Every morning, they leave their farms and walk great distances, over hills and through rivers, to the nearest government school. It is an exhausting and often dangerous trek. During the rainy season, parents stop sending their children to school because the rivers become too treacherous to cross.
These conditions have caused attendance in rural schools to plummet, with 45 per cent of indigenous children not even enrolled. Because many children simply cannot make it to school, UNICEF is bringing school to them.
As part of an education initiative, UNICEF is helping to set up small schools in rural communities. These “community schools” are staffed by a single teacher and average anywhere from 10-30 students. They are a convenient and safe alternative for children, and discourage parents from sending them to work as coffee pickers—a common practice.
The classrooms are comprised of students of varying age groups. The teacher often recruits the older children to assist her in tutoring the young. "Some learn faster than others. Once they learn, they help the other students catch up. Some are brothers, so the big brother helps the little brother learn faster," says Digna Sanjur, a community school teacher in the town of Chiriqi.
According to Esteban Flores, 11, one of Ms. Sanjur’s 17 students, the schools can also help the poorest children in the area. "There are many children who don't go to school. They only work because they don't have the clothes for school or even a notebook to write in. Their parents are very poor,” he said.
This year, UNICEF has already established three pilot schools, such as the one in Chiriqi. By 2006, they hope to enable 10 more schools in the district of Mironó.

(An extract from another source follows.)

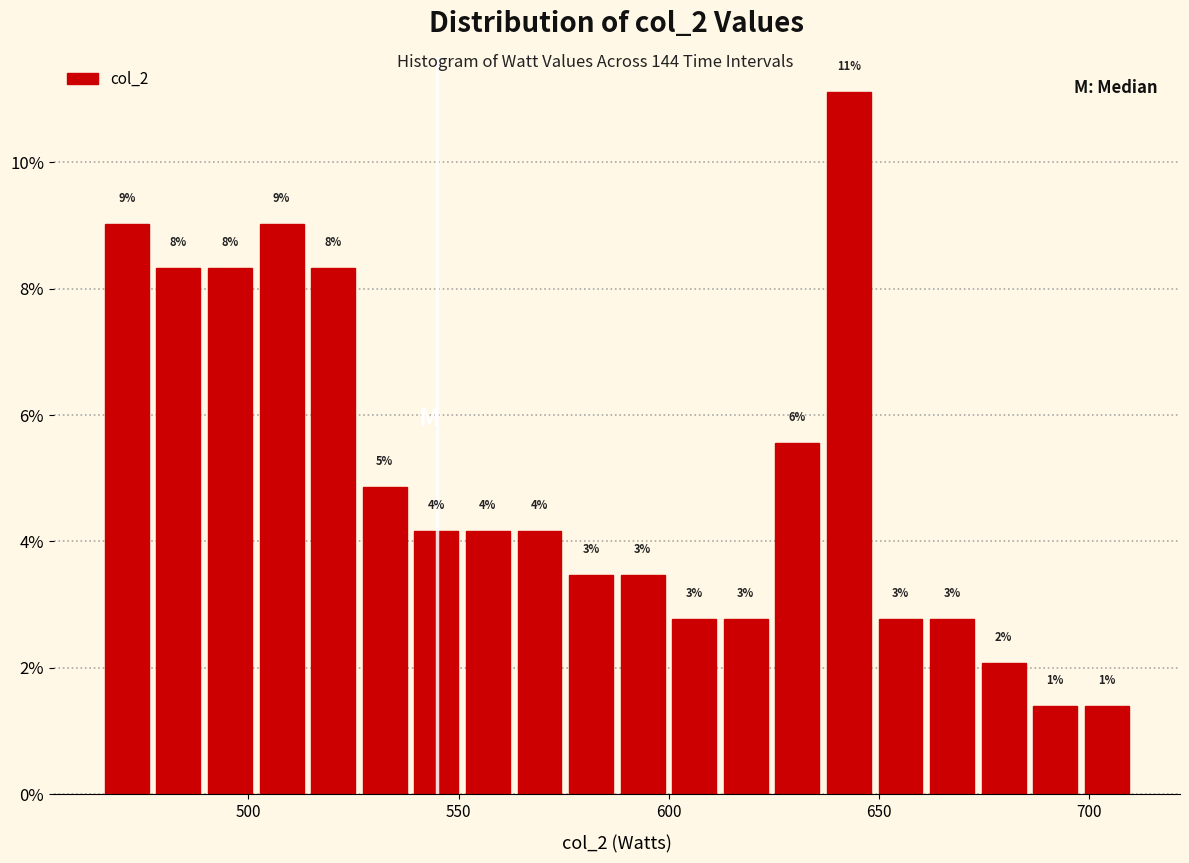

Read against the x-axis, roughly where is the centre of the tallest bar?

645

Under the slogan “All Boys and Girls to School,” UNICEF is vigorously working alongside government officials in three major indigenous districts to encourage children to attend school. In 2003, UNICEF representatives went door-to-door to persuade parents to send their children to school. Thanks to their efforts, 326 children enrolled for the 2004 school year.
“We want to encourage attendance, create local committees, and make everyone in the community become a friend of education,” said Program Director for UNICEF in Pánama Raisa Ruíz.
Access to solid education is something that will greatly benefit these remote communities. In time, students like Esteban will take over Ms. Sanjur’s job and become teachers to new generations of children.